Enlodándose en este tema de lo que es cuestión de vida o muerte, y de lo que no, se me presenta ahora la oportunidad de referir una historia sobre un coquero.
Aparentemente uno desconoce las necedades hasta las que se puede ascender en un rápido parpadeo mientras se descubre que han sido demasiadas las palabras que han quedado atoradas en la garganta esperando coludirse con el sentido para poder comunicar, ensordecidas por esa viscocidad en la garganta media, que por supuesto es un monstruo.
Resulta pues que un buen día encontré caminando a la sombra de la tibia noche, a una mujer que tambien andaba con su paso de hombros de péndulo y estampa de marley.
No se espera impacientemente; primero se encuentra, se admira y luego sin saberlo se quiere más. Luego es que viene terca la impaciencia.
Parapetado en el rincón de mi cadera, esperaba que algo se dijese o fuese directo al grano, pero mi boca hacía circulos con los labios y el aire era desconsideradamente sofocante cuando se tocaba el tema que además era ya bastante poco claro para entonces.
Ella, ascendía desde el montaje mismo de las palabras en la cabeza y formaba bellas complicaciones lingüísticas sensuales que continuaban su viaje hasta la realidad y se reventaban como burbujas en mi naríz, a sabiendas de esa incalculable comunicación con señas, cognados y besos. Ya se sabe la obstinada manera que los hablantes del español tienen de cargarlo todo a cuenta de un portugués al que se supone naturalmente igual por un reflejo de la lengua cuando se la escucha... llegan sorpresas y vueltas de tuerca, entonces es que la gente se entiende mal, o demasiado bien, sólo que no se da cuenta de ello sino hasta pasados los minutos, las horas o los días.

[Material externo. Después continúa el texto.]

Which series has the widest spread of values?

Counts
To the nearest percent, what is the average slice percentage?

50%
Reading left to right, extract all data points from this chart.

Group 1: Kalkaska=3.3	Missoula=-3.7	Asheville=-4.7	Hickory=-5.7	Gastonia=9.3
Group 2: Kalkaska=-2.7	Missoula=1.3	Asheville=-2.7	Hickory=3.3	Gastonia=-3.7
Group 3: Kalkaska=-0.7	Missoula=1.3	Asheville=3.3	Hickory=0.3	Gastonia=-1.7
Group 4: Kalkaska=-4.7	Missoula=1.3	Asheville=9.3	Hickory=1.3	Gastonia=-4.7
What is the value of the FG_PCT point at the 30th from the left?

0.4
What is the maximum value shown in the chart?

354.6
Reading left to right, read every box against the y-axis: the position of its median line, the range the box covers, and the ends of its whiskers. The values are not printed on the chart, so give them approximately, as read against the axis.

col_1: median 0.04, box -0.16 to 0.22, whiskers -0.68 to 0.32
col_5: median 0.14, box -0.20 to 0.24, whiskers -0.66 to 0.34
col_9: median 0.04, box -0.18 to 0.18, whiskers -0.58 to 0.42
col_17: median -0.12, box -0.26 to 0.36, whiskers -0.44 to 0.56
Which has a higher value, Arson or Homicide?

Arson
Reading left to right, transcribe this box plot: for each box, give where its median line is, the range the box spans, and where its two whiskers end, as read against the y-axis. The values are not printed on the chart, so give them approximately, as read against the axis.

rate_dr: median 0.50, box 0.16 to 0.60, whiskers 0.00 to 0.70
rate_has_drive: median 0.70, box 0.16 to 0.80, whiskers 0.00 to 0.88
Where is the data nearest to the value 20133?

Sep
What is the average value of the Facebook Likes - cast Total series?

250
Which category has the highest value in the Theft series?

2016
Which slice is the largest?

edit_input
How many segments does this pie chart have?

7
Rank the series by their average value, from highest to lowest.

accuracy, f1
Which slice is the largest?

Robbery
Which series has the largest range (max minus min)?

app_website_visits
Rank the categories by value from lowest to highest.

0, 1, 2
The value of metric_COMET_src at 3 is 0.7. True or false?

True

20 años después de los sucedido y aún salgo con prisa de huir de mi, a torturarme los ojos y el pecho con el recuerdo vivo de esa incapacidad voraz de lo que no se enuncia (de lo que no se ensucia).
Una necesidad de los arrecifes y las bugambilias.
Amar es como querer ir a vivir en un cocotero, palmera o coquero. Para morir de lado, junto a la playa.
En un intento, las palabras salen despedidas por esa acostumbrada voz que cada mañana despierta nombrando alguna mundanidad inhumanamente feliz, o tratando de recobrar los sueños.
Uno no habla impunemente de lo que quiere decir y no se atreve, es por eso que la cuestión reviste un esquema de incongruencia. Comenzar a hacerlo requiere exorcizar algunos demonios de los que uno espera toda la vida que no desaparezcan. Y acercándose un poco más, quizá no sea más que la tosquedad con que uno aprende a hablar con uno mismo lo que nos impide hablar con los demás.
Ella regresa cada vez desde esa honda oquedad que es la memoria y me dibuja círculos en la cara.